We should teach children not to collect gifts from anybody except those passed to them through their parents. Presentation of gifts is another way teacher and adults lure unsuspecting women or men. I advised young girls to go about with pepper spray to ward off sexual attacks. Also, when attacked instead of shouting help! Help! Rather a victim should shout fire in order to attract a good number of people because the shout of fire elicits spontaneous reaction than mere shout for help.

What would you say about the dress sense of students, youths, working-class women even in the religious arena too? Sex appears to be in the air and everywhere as people that are provocatively dressed will ordinarily attract attention and arouse negative judgment.

Are you aware that some parents are guilty of making purchases of these weird dresses for their female children, especially all in the name of fashion?

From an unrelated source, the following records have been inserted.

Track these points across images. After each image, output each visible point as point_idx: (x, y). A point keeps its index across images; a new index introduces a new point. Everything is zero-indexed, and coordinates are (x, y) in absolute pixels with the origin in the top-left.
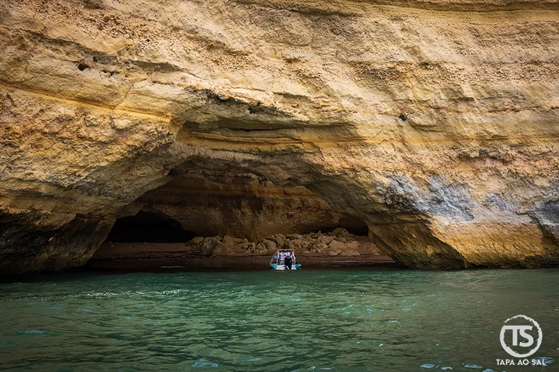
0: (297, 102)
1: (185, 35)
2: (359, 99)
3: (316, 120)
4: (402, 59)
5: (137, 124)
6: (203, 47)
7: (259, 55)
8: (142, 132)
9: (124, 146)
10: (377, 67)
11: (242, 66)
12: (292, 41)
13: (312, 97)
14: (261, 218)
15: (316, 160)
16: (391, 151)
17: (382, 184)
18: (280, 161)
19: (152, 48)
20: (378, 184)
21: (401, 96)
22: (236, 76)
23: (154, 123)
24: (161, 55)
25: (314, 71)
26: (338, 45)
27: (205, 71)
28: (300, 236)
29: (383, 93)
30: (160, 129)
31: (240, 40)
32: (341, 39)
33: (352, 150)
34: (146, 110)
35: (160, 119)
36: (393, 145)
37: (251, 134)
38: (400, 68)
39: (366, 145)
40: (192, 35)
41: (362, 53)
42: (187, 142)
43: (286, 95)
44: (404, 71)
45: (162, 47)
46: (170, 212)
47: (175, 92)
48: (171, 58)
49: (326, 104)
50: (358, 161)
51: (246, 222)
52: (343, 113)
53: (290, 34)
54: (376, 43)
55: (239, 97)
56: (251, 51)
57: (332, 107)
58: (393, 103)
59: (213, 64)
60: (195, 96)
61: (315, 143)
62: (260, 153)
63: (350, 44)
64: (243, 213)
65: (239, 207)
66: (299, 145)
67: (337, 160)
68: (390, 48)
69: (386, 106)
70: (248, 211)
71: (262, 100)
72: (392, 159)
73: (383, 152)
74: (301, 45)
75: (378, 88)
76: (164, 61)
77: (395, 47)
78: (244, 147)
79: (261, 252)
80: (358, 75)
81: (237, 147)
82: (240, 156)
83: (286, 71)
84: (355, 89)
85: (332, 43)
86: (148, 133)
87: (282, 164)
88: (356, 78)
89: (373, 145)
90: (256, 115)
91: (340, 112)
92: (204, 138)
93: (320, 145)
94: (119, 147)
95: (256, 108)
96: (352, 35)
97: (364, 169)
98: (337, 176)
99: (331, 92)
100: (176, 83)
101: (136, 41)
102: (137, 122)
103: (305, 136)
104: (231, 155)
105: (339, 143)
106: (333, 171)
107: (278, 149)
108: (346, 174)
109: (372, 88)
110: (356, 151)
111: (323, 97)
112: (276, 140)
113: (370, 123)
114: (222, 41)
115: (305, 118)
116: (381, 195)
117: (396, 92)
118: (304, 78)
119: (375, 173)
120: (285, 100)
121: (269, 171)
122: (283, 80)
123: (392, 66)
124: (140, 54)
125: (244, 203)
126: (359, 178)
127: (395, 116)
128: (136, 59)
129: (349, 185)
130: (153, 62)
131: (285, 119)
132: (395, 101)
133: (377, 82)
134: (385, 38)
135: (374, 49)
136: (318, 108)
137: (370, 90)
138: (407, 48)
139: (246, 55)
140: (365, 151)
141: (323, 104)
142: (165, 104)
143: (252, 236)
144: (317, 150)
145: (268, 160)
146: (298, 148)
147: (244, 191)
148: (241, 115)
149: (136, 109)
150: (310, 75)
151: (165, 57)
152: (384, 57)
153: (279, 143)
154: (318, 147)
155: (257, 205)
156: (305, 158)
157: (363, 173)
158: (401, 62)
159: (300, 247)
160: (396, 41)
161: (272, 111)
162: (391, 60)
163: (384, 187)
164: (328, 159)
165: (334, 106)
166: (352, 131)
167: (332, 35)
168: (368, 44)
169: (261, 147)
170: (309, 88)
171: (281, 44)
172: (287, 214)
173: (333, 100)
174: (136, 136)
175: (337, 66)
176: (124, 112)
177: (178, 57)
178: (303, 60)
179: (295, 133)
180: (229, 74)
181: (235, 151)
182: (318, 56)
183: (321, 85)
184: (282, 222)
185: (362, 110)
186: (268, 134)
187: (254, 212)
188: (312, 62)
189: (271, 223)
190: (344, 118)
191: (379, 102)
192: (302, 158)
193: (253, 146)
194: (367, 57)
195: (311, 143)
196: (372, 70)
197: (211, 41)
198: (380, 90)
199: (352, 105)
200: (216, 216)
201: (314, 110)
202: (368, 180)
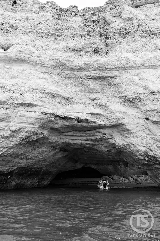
0: (98, 117)
1: (39, 92)
2: (124, 112)
3: (108, 124)
4: (141, 92)
5: (21, 129)
6: (50, 96)
7: (78, 98)
8: (24, 132)
9: (18, 138)
10: (130, 97)
11: (71, 104)
12: (91, 91)
13: (104, 114)
14: (128, 169)
15: (113, 141)
16: (144, 135)
17: (141, 150)
18: (101, 143)
19: (23, 97)
20: (139, 150)
21: (144, 109)
22: (69, 108)
23: (29, 128)
24: (27, 100)
25: (103, 103)
26: (113, 90)
27: (53, 106)
28: (143, 176)
29: (136, 109)
30: (33, 130)
31: (68, 93)
32: (113, 88)
33: (126, 136)
34: (24, 123)
35: (32, 126)
36: (144, 132)
37: (86, 132)
38: (141, 96)
39: (131, 133)
40: (43, 92)
41: (123, 92)
42: (59, 137)
43: (92, 114)
44: (143, 97)
45: (27, 97)
46: (94, 167)
47: (37, 115)
48: (32, 101)
49: (110, 116)
50: (129, 140)
51: (123, 170)
52: (118, 119)
53: (90, 88)
54: (128, 87)
55: (70, 116)
56: (75, 97)
57: (113, 117)
58: (141, 112)
59: (57, 103)
60: (46, 116)
61: (111, 134)
62: (91, 140)
63: (117, 89)
64: (121, 167)
65: (119, 165)
66: (104, 135)
67: (121, 141)
68: (135, 88)
69: (138, 114)
70: (123, 166)
71: (80, 116)
72: (145, 138)
73: (140, 135)
74: (96, 93)
75: (133, 107)
76: (29, 102)
77: (137, 87)
78: (84, 138)
79: (126, 182)
80: (123, 102)
81: (81, 138)
82: (84, 142)
83: (92, 104)
84: (122, 108)
85: (110, 90)
86: (27, 132)
87: (103, 144)
88: (122, 103)
89: (135, 133)
90: (81, 123)
91: (116, 119)
92: (67, 135)
93: (113, 135)
94: (16, 138)
95: (79, 120)
96: (117, 85)
97: (132, 144)
98: (122, 148)
99: (111, 110)
100: (37, 111)
101: (15, 95)
102: (21, 128)
103: (106, 131)
104: (80, 141)
105: (121, 133)
106: (120, 146)
107: (97, 138)
108: (126, 147)
109: (131, 107)
110: (128, 136)
111: (108, 113)
112: (96, 134)
113: (132, 123)
114: (59, 93)
115: (103, 123)
116: (142, 155)
117: (141, 107)
118: (100, 106)
119: (137, 145)
120: (92, 116)
121: (99, 148)
122: (90, 108)
123: (136, 96)
124: (18, 100)
125: (120, 163)
126: (131, 148)
127: (144, 118)
128: (17, 102)
129: (128, 151)
130: (24, 103)
131: (94, 124)
132: (142, 111)
133: (132, 104)
134: (132, 84)
135: (127, 90)
136: (108, 118)
137: (130, 108)
138: (143, 87)
139: (72, 99)
140: (132, 135)
141: (109, 116)
142: (33, 120)
143: (125, 176)
144: (112, 137)
145: (96, 143)
146: (104, 137)
147: (120, 159)
148: (74, 124)
149: (20, 122)
150: (102, 104)
151: (29, 101)
152: (133, 92)
153: (97, 135)
154: (112, 136)
155: (126, 164)
156: (109, 141)
157: (132, 146)
158: (141, 94)
159: (142, 180)
160: (137, 84)
161: (86, 121)
162: (136, 93)
163: (142, 152)
164: (117, 141)
165: (114, 117)
166: (124, 127)
167: (109, 86)
168: (124, 88)
169: (91, 138)
170: (103, 110)
171: (88, 93)
172: (138, 167)
173: (113, 114)
174: (22, 134)
175: (114, 100)
176: (15, 124)
177: (36, 100)
178: (98, 99)
179: (102, 130)
180: (65, 107)
181: (81, 140)
182: (105, 97)
183: (107, 108)
184: (137, 170)
185: (127, 117)
186: (92, 132)
187: (125, 166)
188: (102, 99)
189: (132, 170)
190: (119, 121)
191: (135, 113)
192: (108, 141)
193: (88, 137)
194: (125, 94)
195: (109, 134)
196: (128, 99)
197: (53, 94)
198: (134, 108)
199: (122, 115)
200: (111, 168)
201: (107, 119)
202: (135, 149)
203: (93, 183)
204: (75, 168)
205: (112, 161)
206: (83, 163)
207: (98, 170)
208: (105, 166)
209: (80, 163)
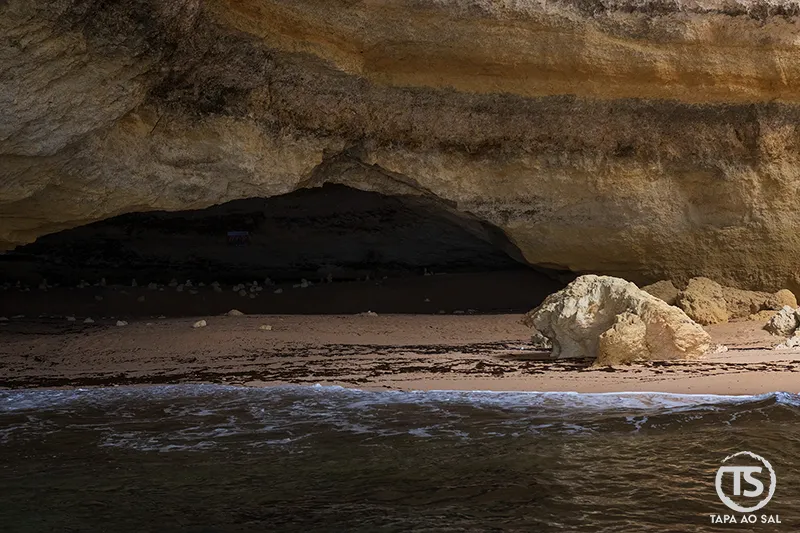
65: (752, 155)
203: (442, 359)
204: (216, 191)
205: (675, 117)
206: (322, 133)
207: (498, 222)
208: (581, 173)
209: (275, 129)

Even the dress sense of many students, fathers and mothers are questionable at home.

For instance, a father who wears a torn knee-length trouser for a female child of four-year-old exposed to what they are not supposed to see at that tender age. This leaves some negative impression and imaginations in the girl’s thoughts. Children at that age are inquisitive and such enquiry will be sought from the wrong quarters. It begins with the parents.

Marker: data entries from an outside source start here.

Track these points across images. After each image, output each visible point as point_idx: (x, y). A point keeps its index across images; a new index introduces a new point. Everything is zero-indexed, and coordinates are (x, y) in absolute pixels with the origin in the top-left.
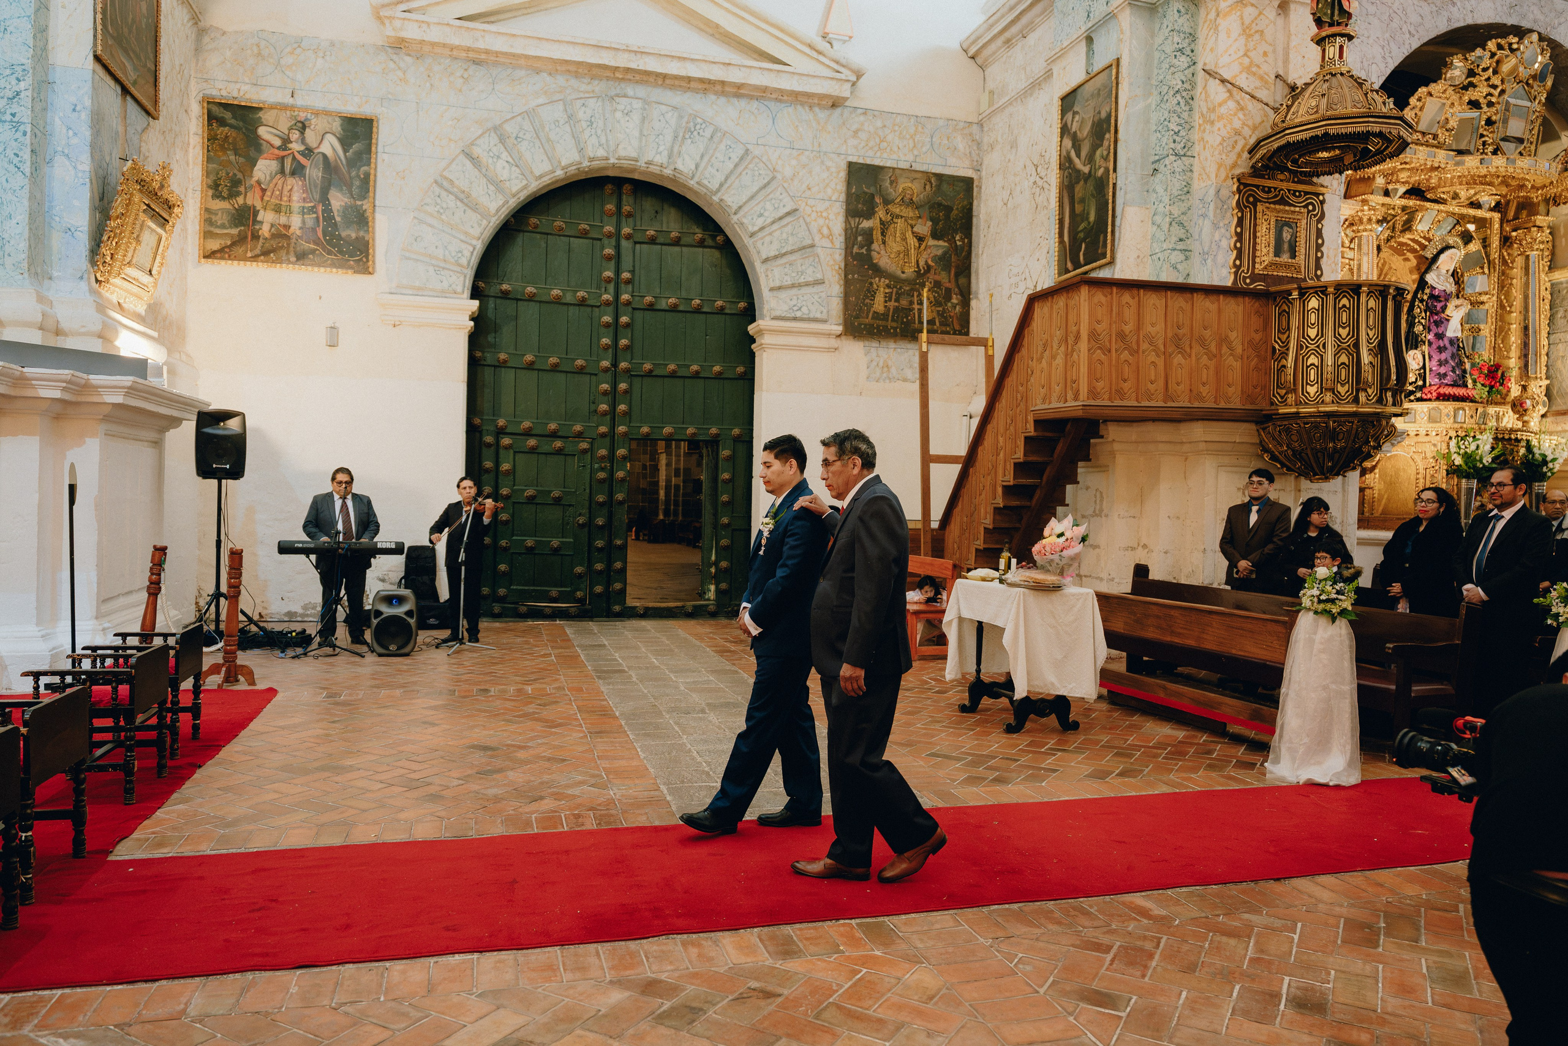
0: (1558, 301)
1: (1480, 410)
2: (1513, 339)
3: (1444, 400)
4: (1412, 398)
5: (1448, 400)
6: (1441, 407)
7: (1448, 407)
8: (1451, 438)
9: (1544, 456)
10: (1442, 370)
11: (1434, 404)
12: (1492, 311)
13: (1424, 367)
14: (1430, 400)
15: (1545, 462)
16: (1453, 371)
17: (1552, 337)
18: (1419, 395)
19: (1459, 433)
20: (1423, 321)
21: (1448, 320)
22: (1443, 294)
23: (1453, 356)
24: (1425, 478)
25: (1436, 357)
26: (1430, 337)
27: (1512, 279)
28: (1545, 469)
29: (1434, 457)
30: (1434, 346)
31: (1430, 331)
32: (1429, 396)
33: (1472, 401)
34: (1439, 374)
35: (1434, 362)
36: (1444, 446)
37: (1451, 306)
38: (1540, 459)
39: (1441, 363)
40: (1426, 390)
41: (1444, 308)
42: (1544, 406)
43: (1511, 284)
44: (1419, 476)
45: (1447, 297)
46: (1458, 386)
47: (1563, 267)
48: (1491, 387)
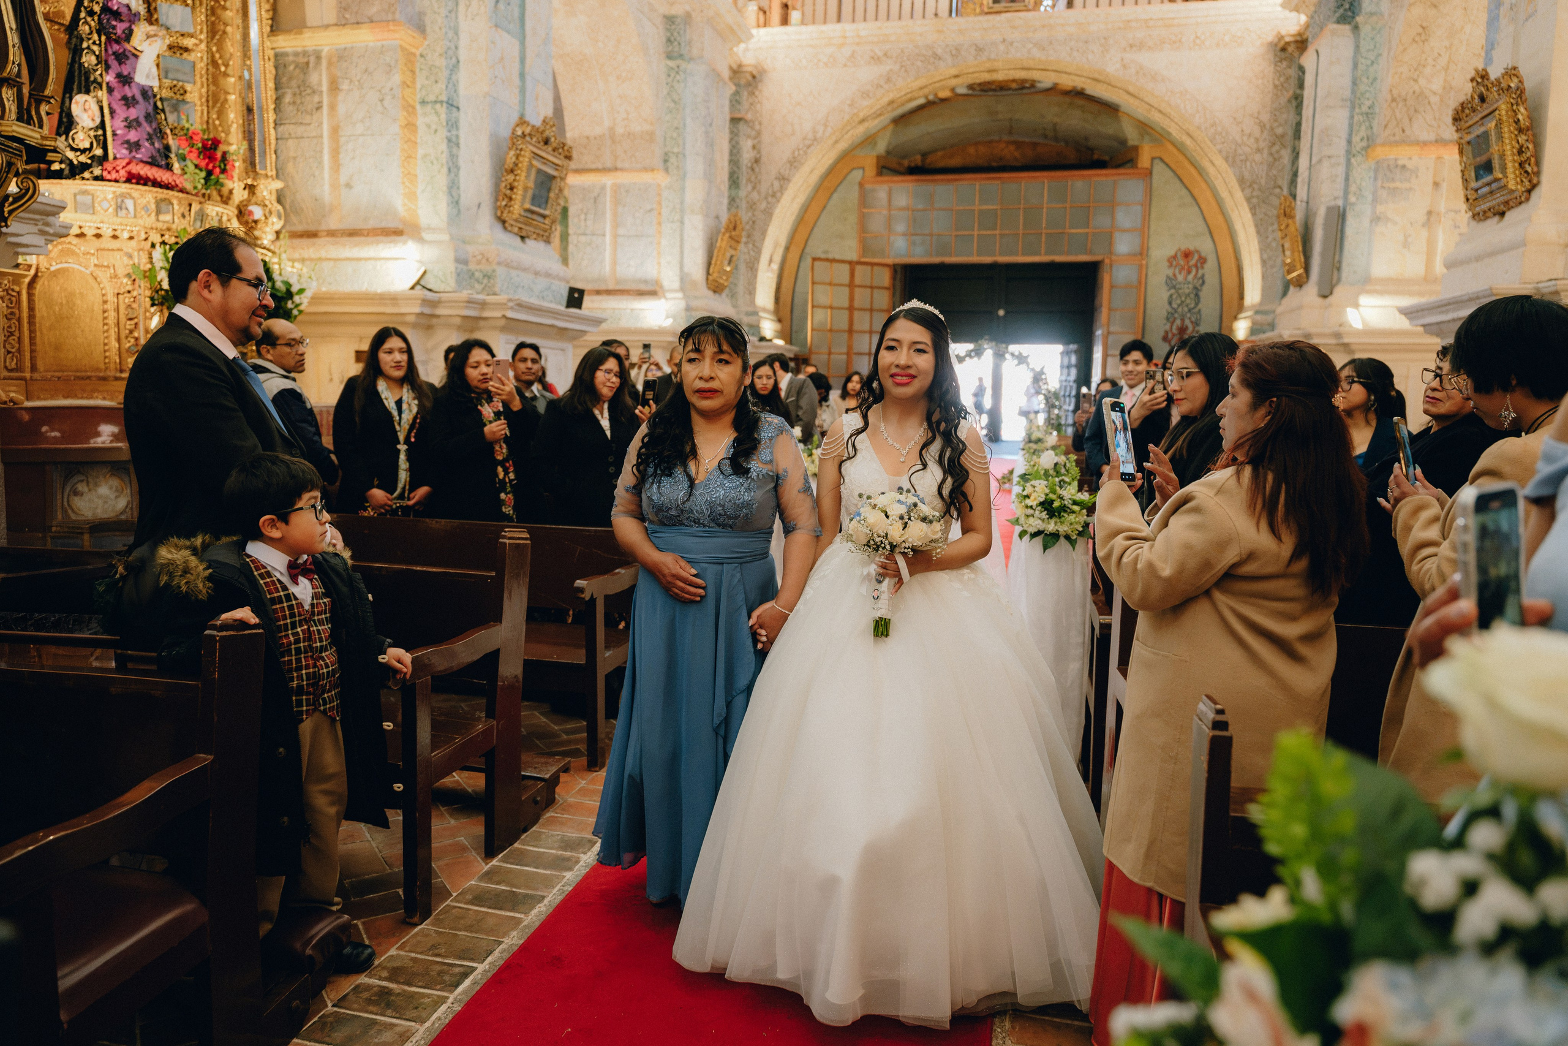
0: (284, 80)
1: (195, 207)
2: (232, 116)
3: (138, 183)
4: (86, 175)
5: (145, 184)
6: (135, 194)
7: (147, 196)
8: (153, 246)
9: (288, 285)
10: (133, 136)
11: (125, 188)
12: (201, 66)
13: (102, 125)
14: (116, 181)
15: (289, 295)
16: (150, 138)
17: (281, 129)
18: (97, 171)
19: (166, 238)
20: (95, 48)
21: (136, 57)
22: (124, 10)
23: (148, 117)
24: (117, 310)
25: (122, 112)
26: (109, 78)
27: (226, 24)
28: (290, 305)
29: (128, 275)
30: (117, 94)
31: (108, 68)
32: (114, 175)
33: (181, 191)
34: (127, 142)
35: (119, 123)
36: (144, 259)
37: (141, 30)
38: (283, 288)
39: (130, 125)
40: (108, 166)
41: (129, 35)
42: (279, 217)
43: (224, 32)
44: (108, 306)
45: (134, 18)
46: (159, 166)
47: (288, 31)
48: (209, 173)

The women that walk around the homes almost naked in the full glare of their male children create some images the poor might find difficult to decipher. They will become inquisitive in the wrong direction. For God sake where have the family values gone? Parents should adopt dress codes for themselves and the family. There are schools were parents that are provocatively dressed are turned back at gates.

In a depressed economy where everyone is struggling to make ends meet, how can we achieve a balance making ends meet and not falling for the lure of money?

The issue of depression in a troubled economy affects both sexes. Women that are depressed don’t come to the husband for a relief go into illicit relationships and at the need of the day that leads to a serious problem in a marriage. The man who is also depressed also mounts pressure on people around him to get a relief. Aan atmosphere of mutual understanding should be in place in order to adequately take care of stressors. Contentment is important in this situation to guide against exchanging flesh for monetary gains and rewards. Self-esteem plays a great role in preventing the loss of bodily integrity in any circumstance. Losing body integrity also results in the loss of spiritual veracity.

In a depressed economy, students are caught in between maintaining body integrity and poverty of not being able to fend for themselves, buy learning materials, cloth themselves where such funds are not coming from their sponsors? How can this be achieved within the academic environment?

In a situation like this, students, male and females should think out of the box. They need to go the extra mile without losing body integrity or submitting to illicit flesh for money business to make a living within and off campus.

In student/lecturer relationships, who should be blamed? Is it the lecturer that is being harassed daily by students that are deficient in academics and appear in provocative dresses or the lecturer who is also depressed and takes advantage of an opportunity to lose steam?

Everybody has a share of the blame. Take this scenario; because you are hungry and walk to the market to steal foodstuff; being hungry should not make you a thief. The problem is the inability to take responsibilities and make a way out of hunger. If you are deficient in your academics a lecturer that is depressed would engage in barbaric acts to resolve the situation. Lecturers should be strong enough to resist love advances from female and male students. Also, the non-teaching staff in an academic environment should maintain body integrity.

Child sex abuse is punishable by death and chemical castration in Indonesia. In Nigeria, the reverse is the case as persons accused of this crime walk freely around, what is your take on this?

The truth of the matter is that law agencies also connive with offenders. Connivance by police should carry severe punishment than the offenders.